Our first several nights in Canada were spent in the Waterton Lakes National Park, where bears and moose run wild and the vistas are long and amazing.
Well, the long-awaited trip of a lifetime is upon us, or rather we’re upon it. We left Pennsylvania on June 23, spent three nights with our daughter Mariel and her family in Hudson, Ohio, and shoved off for the 49th state via the Canadian Rockies. Our trip across the plains and up to our Canadian point of entry at Waterton Lakes in Alberta was predictably wind-blown, hot, and mosquito-plagued, but we did manage to find quite nice campsites along the way, including one on the southeast shore of Lake Michigan our first night out from Hudson. This place had enormous sand dunes (200 feet high!) and lovely beaches. The next few nights were spent in Wisconsin, Minnesota, North Dakota and Montana, as we made the mad dash for our beloved mountains and cooler temperatures.
Our stay in Waterton was a fitting prelude to what surely will be a neverending smorgasbord of mountain vistas and stunning outdoor adventures. Candy and Jasper are doing just fine, we’re eating well, the weather has been perfect (though a little hotter than we’d like) and our camping accommodations have been nearly perfect. This first blog post of our trip is being typed at a picnic table on a terrace in Lake Louise Village, Banff National Park. We’ve been staying for the past three nights at a dream campsite in Yoho National Park, just across the border from Lake Louise, and today, we visited Moraine Lake, in our opinion one of the most beautiful places on the planet. We canoed here last year and couldn’t wait for a return visit.
Here are a few shots of some of the territory we’ve covered so far, not necessarily in order.
Prairie dogs are everywhere in Waterton and elsewhere up here.
Wildflowers along the trail to Rowe Lake, outside Waterton.
We hiked the Rowe Lake trail in Waterton with our frieends Daniel Sommerfeld and his lovely wife Laurie.
Her upstairs sips fresh organic coffee and peruses her latest art book early one morning.
Cameron Lake, Waterton Park.
Good old site D11, in Crandell Campground in Waterton Park, where we first stayed a year ago.
Our intrepid water dog averaged one dunk every 500 feet along the hiking trails.
We ventured out into the Alberta prairie to get from Waterton to Lougheed Park. The windy hillsides were studded with hundreds of enormous windmills.
Grizzly bear near our campsite in Lower Kananaskis Lake, munching peacefully on dandelions.
These two-year-old Grizzly cubs roam freely about Peter Lougheed Park.
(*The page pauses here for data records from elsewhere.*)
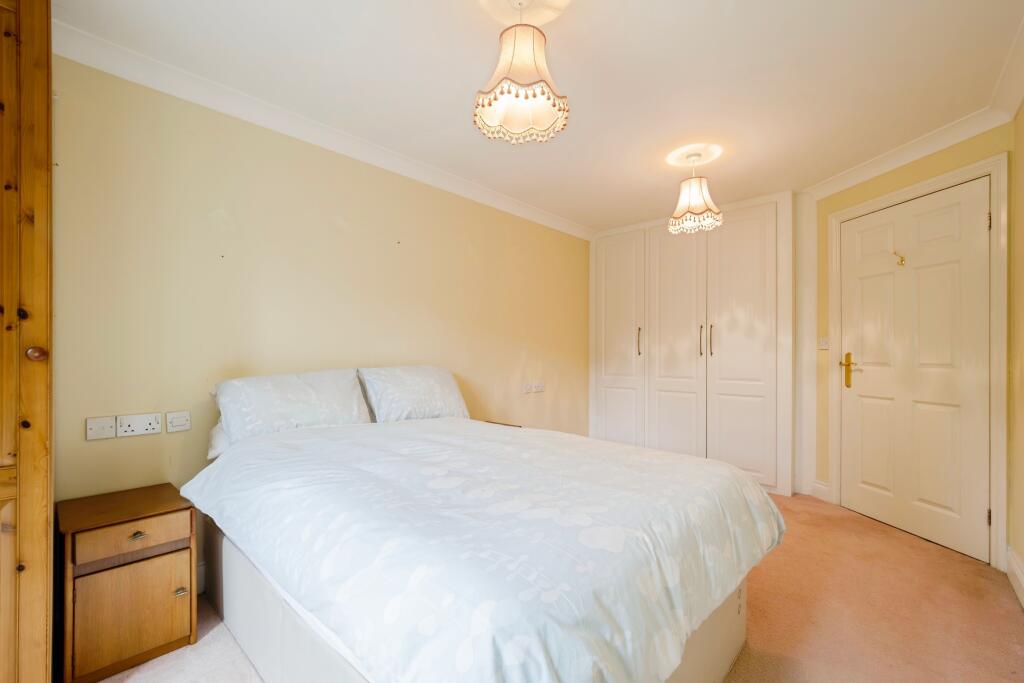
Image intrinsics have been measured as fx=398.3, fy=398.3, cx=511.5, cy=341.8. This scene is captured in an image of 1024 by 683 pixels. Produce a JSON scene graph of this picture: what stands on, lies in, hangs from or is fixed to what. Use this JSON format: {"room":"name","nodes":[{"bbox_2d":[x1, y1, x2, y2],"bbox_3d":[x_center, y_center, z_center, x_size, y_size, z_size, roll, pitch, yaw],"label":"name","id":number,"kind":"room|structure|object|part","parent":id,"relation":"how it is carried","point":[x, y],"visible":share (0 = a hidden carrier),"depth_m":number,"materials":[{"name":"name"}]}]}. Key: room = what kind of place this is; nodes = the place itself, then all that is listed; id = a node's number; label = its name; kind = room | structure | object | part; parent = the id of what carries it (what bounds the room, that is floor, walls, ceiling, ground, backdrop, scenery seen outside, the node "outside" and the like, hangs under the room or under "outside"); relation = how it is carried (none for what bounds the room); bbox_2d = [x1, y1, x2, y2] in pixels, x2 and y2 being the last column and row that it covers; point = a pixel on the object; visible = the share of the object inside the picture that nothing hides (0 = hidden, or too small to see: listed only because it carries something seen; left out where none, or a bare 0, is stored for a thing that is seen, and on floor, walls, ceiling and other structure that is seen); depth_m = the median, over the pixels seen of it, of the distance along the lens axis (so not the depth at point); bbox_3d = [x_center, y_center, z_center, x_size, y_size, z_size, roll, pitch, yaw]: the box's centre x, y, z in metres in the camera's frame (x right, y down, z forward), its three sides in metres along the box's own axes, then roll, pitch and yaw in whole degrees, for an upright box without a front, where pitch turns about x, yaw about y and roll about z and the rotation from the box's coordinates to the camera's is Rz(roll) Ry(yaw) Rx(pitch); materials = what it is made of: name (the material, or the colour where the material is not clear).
{"room":"bedroom","nodes":[
{"label":"bedroom","id":0,"kind":"room"},
{"bbox_2d":[49,56,591,580],"bbox_3d":[-0.631,-0.007,2.938,0.135,2.433,4.674,0,0,42],"label":"left wall","id":1,"kind":"structure","parent":0,"point":[93,449],"depth_m":2.05,"materials":[{"name":"paint"}]},
{"bbox_2d":[85,415,116,440],"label":"blanking plate","id":2,"kind":"object","parent":1,"relation":"attached to","point":[109,425],"visible":0.98,"depth_m":1.66,"materials":[{"name":"white plastic"}]},
{"bbox_2d":[116,413,161,437],"bbox_3d":[-1.634,0.362,1.746,0.017,0.084,0.139,0,0,42],"label":"double socket","id":3,"kind":"object","parent":1,"relation":"attached to","point":[151,427],"visible":0.98,"depth_m":1.74,"materials":[{"name":"white plastic"}]},
{"bbox_2d":[165,410,190,432],"bbox_3d":[-1.542,0.366,1.844,0.016,0.087,0.095,0,0,42],"label":"wall plate","id":4,"kind":"object","parent":1,"relation":"attached to","point":[177,421],"visible":0.97,"depth_m":1.84,"materials":[{"name":"white plastic"}]},
{"bbox_2d":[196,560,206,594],"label":"baseboard","id":5,"kind":"structure","parent":1,"relation":"attached to","point":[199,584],"depth_m":1.89,"materials":[{"name":"white paint"}]},
{"bbox_2d":[48,18,596,238],"bbox_3d":[-0.608,-1.177,2.784,0.091,0.090,4.000,0,0,42],"label":"crown molding","id":6,"kind":"structure","parent":1,"relation":"attached to","point":[550,218],"depth_m":2.06,"materials":[{"name":"white paint"}]},
{"bbox_2d":[521,380,533,393],"bbox_3d":[0.141,0.413,3.628,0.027,0.105,0.119,0,0,42],"label":"wall socket","id":7,"kind":"object","parent":1,"relation":"attached to","point":[526,389],"visible":0.99,"depth_m":3.62,"materials":[{"name":"white plastic"}]},
{"bbox_2d":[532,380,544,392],"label":"wall socket","id":8,"kind":"object","parent":1,"relation":"attached to","point":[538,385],"visible":0.99,"depth_m":3.77,"materials":[{"name":"white plastic"}]},
{"bbox_2d":[48,0,1022,232],"bbox_3d":[0.499,-1.287,1.865,3.386,0.110,5.039,0,0,42],"label":"ceiling","id":9,"kind":"structure","parent":0,"point":[580,124],"depth_m":1.84,"materials":[{"name":"white paint"}]},
{"bbox_2d":[472,0,569,144],"bbox_3d":[0.030,-1.006,1.433,0.334,0.499,0.333,0,0,42],"label":"pendant lamp","id":10,"kind":"object","parent":9,"relation":"hanging from","point":[526,96],"visible":0.99,"depth_m":1.38,"materials":[{"name":"beige fabric"}]},
{"bbox_2d":[667,146,723,234],"bbox_3d":[1.210,-0.993,2.655,0.321,0.491,0.319,0,0,42],"label":"pendant lamp","id":11,"kind":"object","parent":9,"relation":"hanging from","point":[684,194],"visible":0.99,"depth_m":2.59,"materials":[{"name":"beige fabric"}]},
{"bbox_2d":[94,489,1023,682],"bbox_3d":[0.337,1.235,1.683,3.503,0.099,5.256,0,0,42],"label":"carpet floor","id":12,"kind":"structure","parent":0,"point":[1010,624],"depth_m":1.72,"materials":[{"name":"carpet"}]},
{"bbox_2d":[0,0,54,682],"bbox_3d":[-1.819,-0.011,1.121,0.630,2.361,0.750,0,0,42],"label":"wooden wardrobe","id":13,"kind":"object","parent":12,"relation":"on","point":[31,624],"visible":1,"depth_m":1.17,"materials":[{"name":"brown wood"}]},
{"bbox_3d":[-1.442,0.038,1.219,0.040,0.041,0.039,0,0,42],"label":"wooden knob","id":14,"kind":"part","parent":13,"relation":"part of","materials":[{"name":"brown wood"}]},
{"bbox_2d":[56,482,198,682],"bbox_3d":[-1.506,0.915,1.571,0.402,0.547,0.363,0,0,42],"label":"nightstand","id":15,"kind":"object","parent":12,"relation":"on","point":[171,602],"visible":0.98,"depth_m":1.45,"materials":[{"name":"brown wood"}]},
{"bbox_3d":[-1.353,0.705,1.444,0.028,0.114,0.293,0,0,42],"label":"drawer","id":16,"kind":"part","parent":15,"relation":"part of","materials":[{"name":"brown wood"}]},
{"bbox_3d":[-1.347,0.960,1.438,0.028,0.322,0.263,0,0,42],"label":"cabinet door","id":17,"kind":"part","parent":15,"relation":"part of","materials":[{"name":"brown wood"}]},
{"bbox_3d":[-1.354,0.697,1.444,0.032,0.024,0.043,0,0,42],"label":"pull","id":18,"kind":"part","parent":15,"relation":"part of","materials":[{"name":"gold metal"}]},
{"bbox_3d":[-1.257,0.943,1.517,0.032,0.026,0.033,0,0,42],"label":"brass knob","id":19,"kind":"part","parent":15,"relation":"part of","materials":[{"name":"metal"}]},
{"bbox_2d":[183,400,783,682],"bbox_3d":[-0.160,0.758,1.715,1.993,0.779,1.592,0,0,42],"label":"bed","id":20,"kind":"object","parent":12,"relation":"on","point":[227,610],"visible":0.98,"depth_m":1.18,"materials":[{"name":"white fabric"}]},
{"bbox_2d":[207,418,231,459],"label":"pillow","id":21,"kind":"object","parent":20,"relation":"on","point":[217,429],"visible":0.11,"depth_m":1.86,"materials":[{"name":"white fabric"}]},
{"bbox_2d":[210,369,372,450],"bbox_3d":[-1.109,0.336,2.085,0.318,0.348,0.711,0,0,42],"label":"pillow","id":22,"kind":"object","parent":20,"relation":"on","point":[305,401],"visible":0.89,"depth_m":1.96,"materials":[{"name":"white fabric"}]},
{"bbox_2d":[357,365,469,422],"bbox_3d":[-0.610,0.336,2.570,0.325,0.362,0.718,0,0,42],"label":"pillow","id":23,"kind":"object","parent":20,"relation":"on","point":[443,381],"visible":0.91,"depth_m":2.43,"materials":[{"name":"white fabric"}]},
{"bbox_2d":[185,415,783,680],"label":"duvet","id":24,"kind":"object","parent":20,"relation":"on","point":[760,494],"visible":0.88,"depth_m":1.09,"materials":[{"name":"white fabric"}]},
{"bbox_2d":[483,420,522,427],"bbox_3d":[-0.180,0.900,2.938,0.362,0.558,0.395,0,0,42],"label":"nightstand","id":25,"kind":"object","parent":12,"relation":"on","point":[507,425],"visible":0.08,"depth_m":3.05,"materials":[{"name":"brown wood"}]},
{"bbox_2d":[590,192,798,494],"bbox_3d":[1.680,0.011,3.885,1.986,2.431,0.568,0,0,42],"label":"built-in wardrobe","id":26,"kind":"object","parent":12,"relation":"on","point":[754,373],"visible":0.95,"depth_m":3.54,"materials":[{"name":"white paint"}]},
{"bbox_3d":[1.063,0.080,4.064,0.602,2.261,0.087,0,0,42],"label":"wardrobe door","id":27,"kind":"part","parent":26,"relation":"part of","materials":[{"name":"white paint"}]},
{"bbox_3d":[1.240,-0.009,3.897,0.029,0.262,0.039,0,0,42],"label":"handle","id":28,"kind":"part","parent":26,"relation":"part of","materials":[{"name":"gold metal"}]},
{"bbox_3d":[1.488,0.064,3.702,0.577,2.299,0.113,0,0,42],"label":"wardrobe door","id":29,"kind":"part","parent":26,"relation":"part of","materials":[{"name":"white paint"}]},
{"bbox_3d":[1.679,-0.013,3.552,0.029,0.263,0.038,0,0,42],"label":"handle","id":30,"kind":"part","parent":26,"relation":"part of","materials":[{"name":"metal"}]},
{"bbox_3d":[1.746,-0.016,3.494,0.029,0.259,0.037,0,0,42],"label":"handle","id":31,"kind":"part","parent":26,"relation":"part of","materials":[{"name":"metal"}]},
{"bbox_3d":[1.902,0.054,3.344,0.563,2.276,0.101,0,0,42],"label":"wardrobe door","id":32,"kind":"part","parent":26,"relation":"part of","materials":[{"name":"white paint"}]},
{"bbox_2d":[808,123,1011,564],"bbox_3d":[2.501,-0.004,2.627,0.138,2.423,1.324,0,0,-8],"label":"door wall","id":33,"kind":"structure","parent":0,"point":[936,164],"depth_m":2.67,"materials":[{"name":"paint"}]},
{"bbox_2d":[810,480,829,501],"bbox_3d":[2.393,1.153,3.089,0.017,0.130,0.169,0,0,-7],"label":"baseboard","id":34,"kind":"structure","parent":33,"relation":"attached to","point":[816,484],"depth_m":3.09,"materials":[{"name":"white paint"}]},
{"bbox_2d":[818,337,828,349],"bbox_3d":[2.421,0.006,3.099,0.018,0.098,0.098,0,0,-7],"label":"light switch","id":35,"kind":"object","parent":33,"relation":"attached to","point":[824,343],"visible":0.93,"depth_m":3.09,"materials":[{"name":"white plastic"}]},
{"bbox_2d":[796,19,1022,199],"bbox_3d":[1.931,-1.220,1.882,1.272,0.094,1.877,0,0,42],"label":"crown molding","id":36,"kind":"structure","parent":33,"relation":"attached to","point":[914,156],"depth_m":2.32,"materials":[{"name":"white paint"}]},
{"bbox_2d":[825,154,1008,570],"bbox_3d":[2.616,0.120,2.548,0.157,2.195,1.000,0,0,-8],"label":"door frame","id":37,"kind":"structure","parent":33,"relation":"attached to","point":[992,168],"depth_m":2.14,"materials":[{"name":"white paint"}]},
{"bbox_2d":[838,180,992,563],"bbox_3d":[2.519,0.152,2.572,0.102,2.098,0.853,0,0,-9],"label":"door","id":38,"kind":"structure","parent":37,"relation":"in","point":[950,504],"depth_m":2.48,"materials":[{"name":"paint"}]},
{"bbox_3d":[2.448,0.213,2.885,0.108,0.246,0.140,0,0,-9],"label":"brass lever handle","id":39,"kind":"part","parent":38,"relation":"part of","materials":[{"name":"gold metal"}]},
{"bbox_2d":[892,250,904,266],"bbox_3d":[2.456,-0.534,2.533,0.055,0.099,0.046,0,0,-8],"label":"door hook","id":40,"kind":"object","parent":38,"relation":"attached to","point":[902,257],"visible":0.98,"depth_m":2.53,"materials":[{"name":"gold metal"}]},
{"bbox_2d":[1008,96,1023,603],"bbox_3d":[1.380,-0.014,0.639,0.140,2.438,4.000,0,0,42],"label":"right wall","id":41,"kind":"structure","parent":0,"point":[1020,212],"depth_m":1.98,"materials":[{"name":"paint"}]},
{"bbox_2d":[1006,546,1023,606],"bbox_3d":[1.353,1.124,0.719,0.022,0.144,3.706,0,0,42],"label":"baseboard","id":42,"kind":"structure","parent":41,"relation":"attached to","point":[1016,572],"depth_m":1.93,"materials":[{"name":"white paint"}]}
]}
Rangers fear their mother has been killed, as cubs rarely leave mom until their third or fourth year.
Another lakeside campsite in Peter Lougheed Park.
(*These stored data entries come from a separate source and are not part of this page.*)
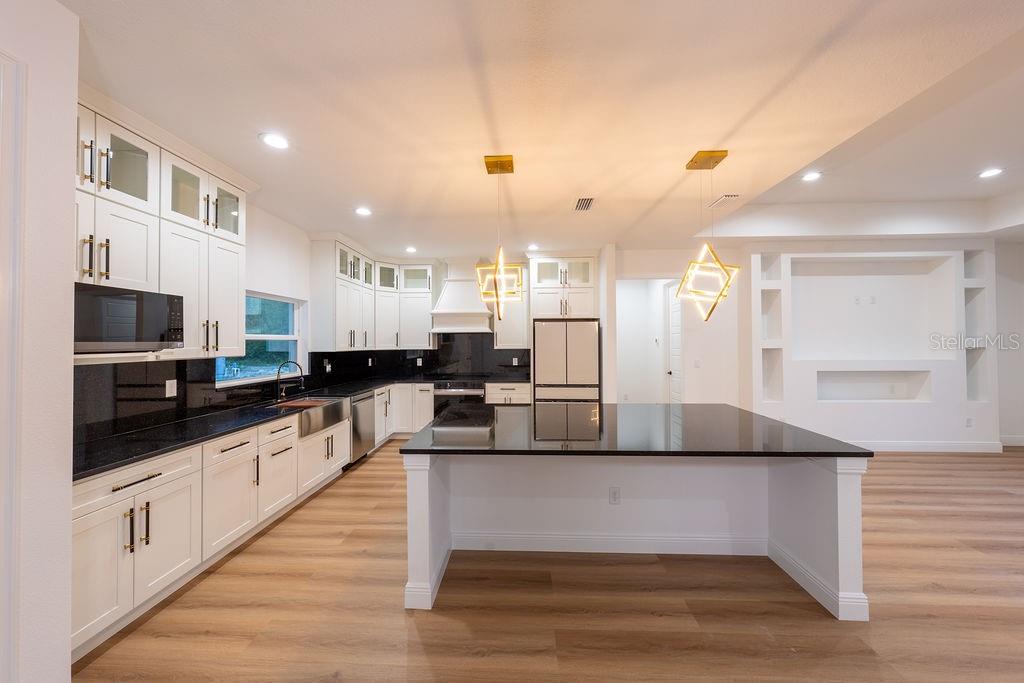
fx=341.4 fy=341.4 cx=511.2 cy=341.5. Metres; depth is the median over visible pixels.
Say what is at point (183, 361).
backsplash
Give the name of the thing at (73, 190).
near left wall
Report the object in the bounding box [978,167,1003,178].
recessed light
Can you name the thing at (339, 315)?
upper cabinet
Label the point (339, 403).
farmhouse sink
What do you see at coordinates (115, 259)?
upper cabinet
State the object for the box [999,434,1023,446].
baseboard
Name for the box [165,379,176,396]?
wall outlet
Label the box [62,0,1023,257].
ceiling
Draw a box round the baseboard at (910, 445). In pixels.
[848,440,1002,452]
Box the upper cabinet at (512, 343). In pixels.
[492,260,529,348]
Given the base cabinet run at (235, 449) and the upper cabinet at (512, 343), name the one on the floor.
the base cabinet run at (235, 449)
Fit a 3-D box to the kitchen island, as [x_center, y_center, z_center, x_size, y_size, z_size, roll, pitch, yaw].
[0.715,1.070,2.602,2.565,0.880,1.450,0,-1,3]
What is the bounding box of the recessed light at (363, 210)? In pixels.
[354,206,372,216]
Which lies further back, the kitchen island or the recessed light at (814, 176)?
the recessed light at (814, 176)
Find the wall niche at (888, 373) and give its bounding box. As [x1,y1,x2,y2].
[816,369,930,400]
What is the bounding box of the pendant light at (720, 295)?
[677,150,741,322]
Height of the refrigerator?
1.848 m
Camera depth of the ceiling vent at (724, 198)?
3.35 m
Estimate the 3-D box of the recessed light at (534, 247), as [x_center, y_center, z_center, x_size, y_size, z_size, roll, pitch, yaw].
[0.308,-1.364,4.939,0.184,0.011,0.187,0,-1,-21]
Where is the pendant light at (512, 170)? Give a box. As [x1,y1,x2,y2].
[475,154,523,321]
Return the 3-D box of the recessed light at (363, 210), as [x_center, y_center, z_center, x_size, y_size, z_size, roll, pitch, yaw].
[-1.559,-1.370,3.591,0.190,0.010,0.190,0,-1,3]
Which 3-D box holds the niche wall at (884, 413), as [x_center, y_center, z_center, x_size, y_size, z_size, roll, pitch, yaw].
[5.041,0.052,4.910,3.445,2.940,0.556,0,-1,3]
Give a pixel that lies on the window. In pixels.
(275, 347)
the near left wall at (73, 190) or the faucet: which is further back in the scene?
the faucet
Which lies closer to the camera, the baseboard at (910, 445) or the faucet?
the faucet
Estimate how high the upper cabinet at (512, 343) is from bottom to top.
1.384 m
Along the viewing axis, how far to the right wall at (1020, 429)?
4.93 m
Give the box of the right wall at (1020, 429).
[994,238,1023,446]
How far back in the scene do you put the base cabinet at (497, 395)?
5.18 m
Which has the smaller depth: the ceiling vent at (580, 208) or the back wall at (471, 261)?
the ceiling vent at (580, 208)
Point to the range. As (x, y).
(453, 387)
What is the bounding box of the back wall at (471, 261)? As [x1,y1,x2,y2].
[323,243,615,399]
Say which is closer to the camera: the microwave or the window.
the microwave
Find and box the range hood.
[429,262,493,333]
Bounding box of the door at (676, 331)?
[667,281,682,403]
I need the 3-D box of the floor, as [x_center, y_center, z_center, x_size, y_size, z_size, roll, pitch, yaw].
[2.531,1.538,1.680,10.693,0.091,10.355,0,-1,3]
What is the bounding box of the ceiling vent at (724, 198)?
[708,194,740,207]
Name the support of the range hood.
attached to the back wall at (471, 261)
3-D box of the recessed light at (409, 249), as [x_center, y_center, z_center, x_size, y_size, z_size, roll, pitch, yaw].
[-1.500,-1.369,5.078,0.189,0.012,0.190,0,-1,22]
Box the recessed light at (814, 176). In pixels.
[801,171,821,181]
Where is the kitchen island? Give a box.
[402,434,871,617]
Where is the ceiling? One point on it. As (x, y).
(656, 196)
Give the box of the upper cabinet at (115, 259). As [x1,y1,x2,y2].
[76,96,249,358]
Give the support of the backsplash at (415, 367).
attached to the back wall at (471, 261)
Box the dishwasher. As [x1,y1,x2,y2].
[349,389,374,464]
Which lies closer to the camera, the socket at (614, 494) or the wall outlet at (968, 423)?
the socket at (614, 494)
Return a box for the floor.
[72,442,1023,682]
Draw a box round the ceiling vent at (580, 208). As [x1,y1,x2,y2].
[573,196,595,211]
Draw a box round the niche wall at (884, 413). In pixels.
[745,242,998,450]
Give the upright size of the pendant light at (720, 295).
1.259 m
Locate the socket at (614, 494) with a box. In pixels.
[609,487,620,503]
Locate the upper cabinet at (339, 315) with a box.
[307,237,436,350]
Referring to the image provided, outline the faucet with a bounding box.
[275,360,305,401]
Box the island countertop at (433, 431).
[398,402,871,458]
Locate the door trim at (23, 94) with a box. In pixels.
[0,51,26,682]
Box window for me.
[215,292,303,386]
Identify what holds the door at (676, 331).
in the hallway wall
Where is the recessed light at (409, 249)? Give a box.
[404,245,416,252]
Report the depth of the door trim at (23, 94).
1.25 m
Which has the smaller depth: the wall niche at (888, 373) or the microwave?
the microwave
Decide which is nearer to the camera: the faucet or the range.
the faucet
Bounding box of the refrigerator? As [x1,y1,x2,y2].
[533,318,599,403]
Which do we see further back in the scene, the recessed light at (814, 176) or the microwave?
the recessed light at (814, 176)
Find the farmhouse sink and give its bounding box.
[274,396,351,436]
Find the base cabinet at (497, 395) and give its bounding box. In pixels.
[484,382,530,404]
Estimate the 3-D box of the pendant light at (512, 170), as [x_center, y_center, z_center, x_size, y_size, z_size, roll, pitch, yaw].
[-0.099,-0.775,2.655,0.343,1.260,0.401,0,-1,3]
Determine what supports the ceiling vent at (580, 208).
in the ceiling
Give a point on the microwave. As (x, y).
(135, 297)
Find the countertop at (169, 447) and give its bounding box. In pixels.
[73,374,429,480]
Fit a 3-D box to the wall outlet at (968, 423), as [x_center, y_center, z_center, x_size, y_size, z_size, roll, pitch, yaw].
[6.225,1.099,4.647,0.073,0.124,0.021,0,-1,3]
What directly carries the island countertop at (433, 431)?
on the kitchen island
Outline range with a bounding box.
[433,380,485,417]
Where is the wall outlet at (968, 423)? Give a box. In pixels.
[965,417,973,427]
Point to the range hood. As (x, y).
(441, 305)
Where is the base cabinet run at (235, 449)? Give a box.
[74,390,370,657]
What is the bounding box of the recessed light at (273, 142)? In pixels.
[259,132,289,149]
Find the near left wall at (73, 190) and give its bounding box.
[0,1,78,682]
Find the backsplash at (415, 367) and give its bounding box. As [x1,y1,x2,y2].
[315,332,529,383]
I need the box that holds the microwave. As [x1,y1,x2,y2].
[72,281,183,351]
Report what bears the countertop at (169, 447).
on the base cabinet run at (235, 449)
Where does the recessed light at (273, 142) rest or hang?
in the ceiling
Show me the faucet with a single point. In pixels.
(283, 393)
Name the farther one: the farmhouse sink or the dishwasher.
the dishwasher
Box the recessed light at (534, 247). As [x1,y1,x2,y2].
[526,243,539,250]
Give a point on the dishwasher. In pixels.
(367, 407)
Jasper and a newfound pal at the most decadently beautiful dog park anywhere, in Canmore, Alberta.
Emerald Lake in Yoho National Park, with layers of smoke and haze from the forest fire burning about 50 miles north of here along the Icefields Parkway. We’ll be travveling through the wildfire site tomorrow.
Upper Kananaskis Lake is down about 15 feet from its normal seasonal level because of an ill-planned release of water from a downstream dam.
This fen lies in a low valley at the entrance to Lougheed Park.
Mountain vistas like this are everywhere along the roads and byways of the Kananaskis region.
The Prince of Wales Hotel, where we enjoyed a ceremonial Grey Goose martini overlooking Upper Waterton Lake.
View toward Waterton Lake from the Bertha Lake trail.
A wildflower in the alluvial plain feeding into Emerald Lake in Yoho National Park.
Takakkaw Falls, near our campground in Yoho National Park, is one of the highest in Canada, at over 750 feet.
Indian paintbrush is a saprophytic plant that grows in great profusion along all the roads, trails and open prairies.
Pickin’ and grinnin’ at Kicking Horse Campground, the nicest campsite we’ve ever had the good fortune to inhabit. It is almost totally private and overlooks a roaring tributary of icy gray-green glacier melt water. We stayed two extra days to celebrate our good fortune.
A morning view of a nearby mountaintop in the first rays of light from one of our campsites.
This switchback on the way to Takakkaw Falls was so tight that we needed to make a K-turn to navigate it.
Jasper enjoys a brief dip in the Kicking Horse River.
True to the song lyrics, the golden poppies are indeed in bloom on the banks of Lake Louise this time of year.
The view from the Grassi Lakes trail outside Canmore includes a powerline that connects a hydro plant with the local grid.
Grassi Lakes, named for the guy who blazed the first trails here, is a group of tiny lakes near the top of the nearby waterfall. The water is an unbelievably complex palette of blues, greens, reds and yellows.
Another view of Grassi Lakes.
Panoramic view of Lower Kananakis Lake, in Peter Lougheed Provincial Park.